Thursday, February 10, 2005

Ok I'll tip my hat now

Alright kids here is some more comentary on being a contributor to society.

And this is also where I tip my hat and, Fowler, I can owe it all to you. I was going to be all sneaky and try to mask my true feelings about improving the world but I will say that I think humans can have a great impact on the world. "Wait wait wait Andrew you can't go changing your position all willy nilly like that? I hate you!!" you might say to me. BUT WAIT! Hear me out here. If you read my argument carefully you will see that I only mention 'humans' contributing to the world and I believe that human endeavor, based soley on human motivations and human drives and human means will ultimately pass away.

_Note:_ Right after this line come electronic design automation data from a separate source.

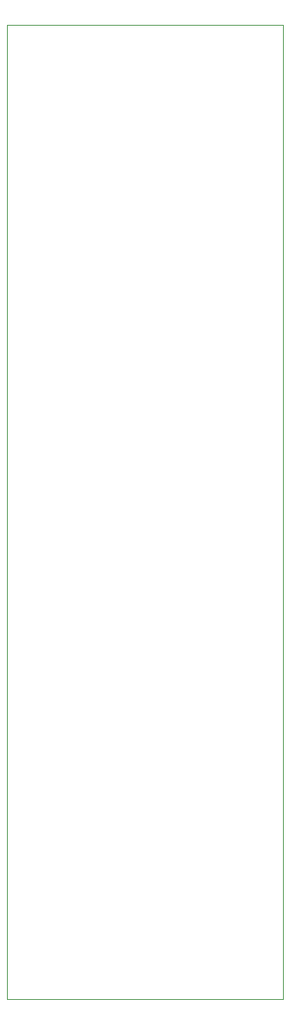
<source format=gbr>
%TF.GenerationSoftware,KiCad,Pcbnew,(5.1.9-0-10_14)*%
%TF.CreationDate,2021-04-20T22:44:58+02:00*%
%TF.ProjectId,tribus_front,74726962-7573-45f6-9672-6f6e742e6b69,rev?*%
%TF.SameCoordinates,Original*%
%TF.FileFunction,Profile,NP*%
%FSLAX46Y46*%
G04 Gerber Fmt 4.6, Leading zero omitted, Abs format (unit mm)*
G04 Created by KiCad (PCBNEW (5.1.9-0-10_14)) date 2021-04-20 22:44:58*
%MOMM*%
%LPD*%
G01*
G04 APERTURE LIST*
%TA.AperFunction,Profile*%
%ADD10C,0.100000*%
%TD*%
G04 APERTURE END LIST*
D10*
X30000000Y0D02*
X30000000Y-106000000D01*
X0Y-106000000D02*
X0Y0D01*
X0Y-106000000D02*
X30000000Y-106000000D01*
X0Y0D02*
X30000000Y0D01*
M02*

</source>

The temporal creates the temporal and cannot do otherwise. It's not in man's nature to be able to create change or establish anything outside himself that won't pass away.

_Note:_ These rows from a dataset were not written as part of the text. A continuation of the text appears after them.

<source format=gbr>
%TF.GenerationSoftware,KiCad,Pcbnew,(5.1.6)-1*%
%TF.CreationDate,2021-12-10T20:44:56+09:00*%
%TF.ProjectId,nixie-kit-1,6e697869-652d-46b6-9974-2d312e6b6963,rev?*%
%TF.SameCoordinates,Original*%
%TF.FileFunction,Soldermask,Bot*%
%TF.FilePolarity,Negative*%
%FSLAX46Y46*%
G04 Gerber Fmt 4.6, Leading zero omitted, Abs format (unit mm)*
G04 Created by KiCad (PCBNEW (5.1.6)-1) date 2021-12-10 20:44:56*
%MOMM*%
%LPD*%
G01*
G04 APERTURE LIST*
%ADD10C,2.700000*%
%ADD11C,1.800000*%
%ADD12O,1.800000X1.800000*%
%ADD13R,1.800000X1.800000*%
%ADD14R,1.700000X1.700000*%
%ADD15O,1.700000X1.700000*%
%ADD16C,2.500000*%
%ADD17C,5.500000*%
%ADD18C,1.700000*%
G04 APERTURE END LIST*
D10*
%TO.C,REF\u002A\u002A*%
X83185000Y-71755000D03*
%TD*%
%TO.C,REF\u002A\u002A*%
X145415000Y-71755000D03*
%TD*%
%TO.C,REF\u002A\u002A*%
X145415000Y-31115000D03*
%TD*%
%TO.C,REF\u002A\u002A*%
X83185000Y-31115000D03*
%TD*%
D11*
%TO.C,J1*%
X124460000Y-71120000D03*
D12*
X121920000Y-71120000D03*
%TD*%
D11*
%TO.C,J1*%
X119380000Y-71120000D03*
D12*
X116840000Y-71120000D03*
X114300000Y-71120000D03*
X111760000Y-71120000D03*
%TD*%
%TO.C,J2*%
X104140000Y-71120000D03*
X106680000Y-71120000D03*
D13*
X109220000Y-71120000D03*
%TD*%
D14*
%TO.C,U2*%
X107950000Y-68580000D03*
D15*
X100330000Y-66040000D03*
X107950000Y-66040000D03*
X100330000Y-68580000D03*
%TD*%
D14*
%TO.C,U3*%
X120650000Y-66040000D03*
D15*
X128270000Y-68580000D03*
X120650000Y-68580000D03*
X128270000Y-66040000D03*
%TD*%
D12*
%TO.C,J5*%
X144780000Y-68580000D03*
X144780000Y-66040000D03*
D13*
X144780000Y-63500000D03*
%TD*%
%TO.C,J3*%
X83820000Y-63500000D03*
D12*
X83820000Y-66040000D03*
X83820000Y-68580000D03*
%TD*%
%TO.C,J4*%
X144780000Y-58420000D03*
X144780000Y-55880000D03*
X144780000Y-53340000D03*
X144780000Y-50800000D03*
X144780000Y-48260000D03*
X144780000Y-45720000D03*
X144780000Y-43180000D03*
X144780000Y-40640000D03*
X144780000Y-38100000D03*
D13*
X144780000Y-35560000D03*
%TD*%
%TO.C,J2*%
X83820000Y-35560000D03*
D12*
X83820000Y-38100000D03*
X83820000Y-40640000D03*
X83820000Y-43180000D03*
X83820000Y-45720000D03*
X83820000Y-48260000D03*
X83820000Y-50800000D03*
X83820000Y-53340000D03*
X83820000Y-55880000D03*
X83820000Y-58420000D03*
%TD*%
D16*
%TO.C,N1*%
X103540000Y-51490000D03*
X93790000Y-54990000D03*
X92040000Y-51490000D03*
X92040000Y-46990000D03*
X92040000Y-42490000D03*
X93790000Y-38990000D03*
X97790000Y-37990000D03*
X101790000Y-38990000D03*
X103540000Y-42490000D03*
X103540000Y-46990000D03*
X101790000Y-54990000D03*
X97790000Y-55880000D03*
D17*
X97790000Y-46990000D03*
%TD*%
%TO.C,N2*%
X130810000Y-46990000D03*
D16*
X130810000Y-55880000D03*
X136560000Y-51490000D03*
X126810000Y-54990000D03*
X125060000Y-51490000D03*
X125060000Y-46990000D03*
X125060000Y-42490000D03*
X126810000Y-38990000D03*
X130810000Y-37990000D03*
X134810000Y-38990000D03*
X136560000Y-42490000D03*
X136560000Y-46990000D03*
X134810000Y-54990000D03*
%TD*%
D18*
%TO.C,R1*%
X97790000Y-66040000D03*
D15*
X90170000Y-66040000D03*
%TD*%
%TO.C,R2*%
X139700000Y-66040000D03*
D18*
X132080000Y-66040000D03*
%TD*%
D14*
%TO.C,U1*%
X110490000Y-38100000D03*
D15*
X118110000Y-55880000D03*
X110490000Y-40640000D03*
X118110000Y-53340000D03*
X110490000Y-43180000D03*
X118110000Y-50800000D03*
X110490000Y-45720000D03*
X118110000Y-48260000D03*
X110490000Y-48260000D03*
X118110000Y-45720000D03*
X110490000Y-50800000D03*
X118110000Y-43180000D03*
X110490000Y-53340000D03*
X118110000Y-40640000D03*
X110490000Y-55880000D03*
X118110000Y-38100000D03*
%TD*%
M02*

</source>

So where does the change come? How can man be an agent of change if it's not in his nature to change? I'll tell you how! With the aid of the supernatural, i.e. God! Granted I'm taking an admittedly Christian perspective here, so if you're not under the persuasion that Christ gives meaning and purpose to all activity you may find my argument stupid. But I think that all goodness and all integrity and all positivity flows from Christ. What good we can impart on society comes from the goodness of God himself. Government (particularly a democratic one), Fowler argues, is a manmade insitution. I purport that it's a divine institution given to man by one outside of time and outside of the temporal. I think socialism is a perversion of a democratic government. Where has it succeeded? Where has it positively impacted those subjected to it? Guess what? It hasn't. Man made-communism. God breathed-democracy. I know someone out there is probably cringing at my notion, but that's my idea and I'm sticking to it.

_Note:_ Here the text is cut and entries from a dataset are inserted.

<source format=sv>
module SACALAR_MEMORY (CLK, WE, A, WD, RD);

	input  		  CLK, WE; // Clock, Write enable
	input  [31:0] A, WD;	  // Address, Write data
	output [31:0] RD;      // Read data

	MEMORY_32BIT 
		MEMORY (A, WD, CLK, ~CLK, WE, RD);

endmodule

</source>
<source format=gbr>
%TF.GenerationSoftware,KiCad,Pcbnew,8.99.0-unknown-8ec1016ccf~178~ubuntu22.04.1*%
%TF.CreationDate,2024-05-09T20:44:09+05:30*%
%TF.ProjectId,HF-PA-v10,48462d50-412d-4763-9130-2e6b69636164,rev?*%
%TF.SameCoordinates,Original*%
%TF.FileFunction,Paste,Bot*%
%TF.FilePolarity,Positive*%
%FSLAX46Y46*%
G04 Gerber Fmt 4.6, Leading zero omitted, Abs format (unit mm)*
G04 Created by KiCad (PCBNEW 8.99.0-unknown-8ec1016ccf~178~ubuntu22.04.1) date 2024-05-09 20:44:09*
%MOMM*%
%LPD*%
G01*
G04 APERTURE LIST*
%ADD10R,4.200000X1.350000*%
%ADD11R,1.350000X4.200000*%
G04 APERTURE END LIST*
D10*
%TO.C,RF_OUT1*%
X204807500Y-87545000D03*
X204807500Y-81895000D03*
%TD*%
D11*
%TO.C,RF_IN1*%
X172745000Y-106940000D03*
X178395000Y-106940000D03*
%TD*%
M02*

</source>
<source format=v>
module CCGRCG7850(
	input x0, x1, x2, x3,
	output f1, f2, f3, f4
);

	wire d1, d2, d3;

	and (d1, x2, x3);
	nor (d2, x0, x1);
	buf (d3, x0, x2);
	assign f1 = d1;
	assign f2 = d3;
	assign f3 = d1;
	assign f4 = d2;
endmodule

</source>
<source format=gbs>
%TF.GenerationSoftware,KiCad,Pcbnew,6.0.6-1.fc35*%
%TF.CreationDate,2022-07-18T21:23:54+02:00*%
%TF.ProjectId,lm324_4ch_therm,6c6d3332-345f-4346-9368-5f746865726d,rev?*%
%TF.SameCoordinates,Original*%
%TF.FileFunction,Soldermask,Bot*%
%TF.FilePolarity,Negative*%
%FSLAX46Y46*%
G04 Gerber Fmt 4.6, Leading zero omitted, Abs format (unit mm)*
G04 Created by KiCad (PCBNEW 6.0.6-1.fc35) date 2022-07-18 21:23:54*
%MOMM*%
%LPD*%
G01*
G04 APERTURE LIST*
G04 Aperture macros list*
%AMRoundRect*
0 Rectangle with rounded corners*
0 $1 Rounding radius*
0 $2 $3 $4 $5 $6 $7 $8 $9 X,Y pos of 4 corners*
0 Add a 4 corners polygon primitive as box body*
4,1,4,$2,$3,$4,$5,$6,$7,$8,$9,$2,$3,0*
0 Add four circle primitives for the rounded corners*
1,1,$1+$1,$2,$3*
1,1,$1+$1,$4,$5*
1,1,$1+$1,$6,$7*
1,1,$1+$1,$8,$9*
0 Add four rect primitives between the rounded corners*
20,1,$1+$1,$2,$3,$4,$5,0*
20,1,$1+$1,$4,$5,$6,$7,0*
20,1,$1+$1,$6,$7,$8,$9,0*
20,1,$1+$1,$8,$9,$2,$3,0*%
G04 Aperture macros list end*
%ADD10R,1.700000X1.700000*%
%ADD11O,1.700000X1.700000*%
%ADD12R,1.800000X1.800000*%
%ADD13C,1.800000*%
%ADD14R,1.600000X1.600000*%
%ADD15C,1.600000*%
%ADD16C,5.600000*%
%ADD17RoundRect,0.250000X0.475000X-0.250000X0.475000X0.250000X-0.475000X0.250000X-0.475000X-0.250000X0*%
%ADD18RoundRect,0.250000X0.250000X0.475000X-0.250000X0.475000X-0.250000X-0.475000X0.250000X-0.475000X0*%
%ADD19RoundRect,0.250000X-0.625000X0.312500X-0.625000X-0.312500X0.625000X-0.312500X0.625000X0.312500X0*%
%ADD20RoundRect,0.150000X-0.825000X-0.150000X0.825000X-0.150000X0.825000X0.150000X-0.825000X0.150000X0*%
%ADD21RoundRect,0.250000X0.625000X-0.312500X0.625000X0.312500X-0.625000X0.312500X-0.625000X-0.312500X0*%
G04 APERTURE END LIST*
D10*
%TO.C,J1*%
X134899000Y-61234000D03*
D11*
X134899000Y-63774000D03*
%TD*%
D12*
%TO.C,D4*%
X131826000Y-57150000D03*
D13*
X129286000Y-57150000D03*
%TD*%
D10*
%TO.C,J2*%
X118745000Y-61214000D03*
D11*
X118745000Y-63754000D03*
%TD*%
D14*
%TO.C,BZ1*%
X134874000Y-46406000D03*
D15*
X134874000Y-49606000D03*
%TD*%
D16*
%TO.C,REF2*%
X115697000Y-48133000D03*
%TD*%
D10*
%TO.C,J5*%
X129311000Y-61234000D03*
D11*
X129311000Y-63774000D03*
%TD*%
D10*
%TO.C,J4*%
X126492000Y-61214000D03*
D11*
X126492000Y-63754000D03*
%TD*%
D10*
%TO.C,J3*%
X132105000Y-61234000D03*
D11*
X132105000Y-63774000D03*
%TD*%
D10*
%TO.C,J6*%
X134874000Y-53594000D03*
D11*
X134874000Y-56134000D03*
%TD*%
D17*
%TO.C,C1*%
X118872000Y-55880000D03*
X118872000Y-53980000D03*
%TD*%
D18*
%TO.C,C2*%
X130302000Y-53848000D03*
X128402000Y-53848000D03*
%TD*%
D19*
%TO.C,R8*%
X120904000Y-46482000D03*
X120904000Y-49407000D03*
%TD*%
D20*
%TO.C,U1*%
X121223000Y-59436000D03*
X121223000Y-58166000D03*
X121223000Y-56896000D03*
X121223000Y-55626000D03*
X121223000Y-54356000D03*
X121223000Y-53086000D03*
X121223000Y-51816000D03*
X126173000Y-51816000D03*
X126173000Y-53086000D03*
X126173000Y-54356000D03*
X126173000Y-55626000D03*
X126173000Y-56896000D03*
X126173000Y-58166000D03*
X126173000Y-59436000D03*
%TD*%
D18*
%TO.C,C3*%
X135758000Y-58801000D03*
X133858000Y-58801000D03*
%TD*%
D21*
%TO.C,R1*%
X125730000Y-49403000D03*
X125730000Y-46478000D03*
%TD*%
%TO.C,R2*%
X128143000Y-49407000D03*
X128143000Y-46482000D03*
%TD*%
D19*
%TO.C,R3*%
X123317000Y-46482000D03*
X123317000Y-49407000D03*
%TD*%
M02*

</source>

Man is the vessel and all good comes from God. Even the good deeds that we do, I believe don't ultimately stem from humans but stem from God. I can't go into a diatribe right now and break down my argument to every minute point because Keith is whistling and talking loudly like a jag-off and disrupting any semblence of concentration I can muster. But the point being What man does passes away. You put man's works and a holy motivation behind it? I think that impacts people. The impact of the spiritual on the temporal produces lasting change. So if you want to go out and make a positive change in this world, do it for Christ. the witness you becomes, the lives you touch, the things you make, the instituions you establish, the papers you write will all be infused with that timeless spiritual nature that breathes into them life beyond our years and impact beyond what we can ever see with our cloudy, finite eyes. There I'm done.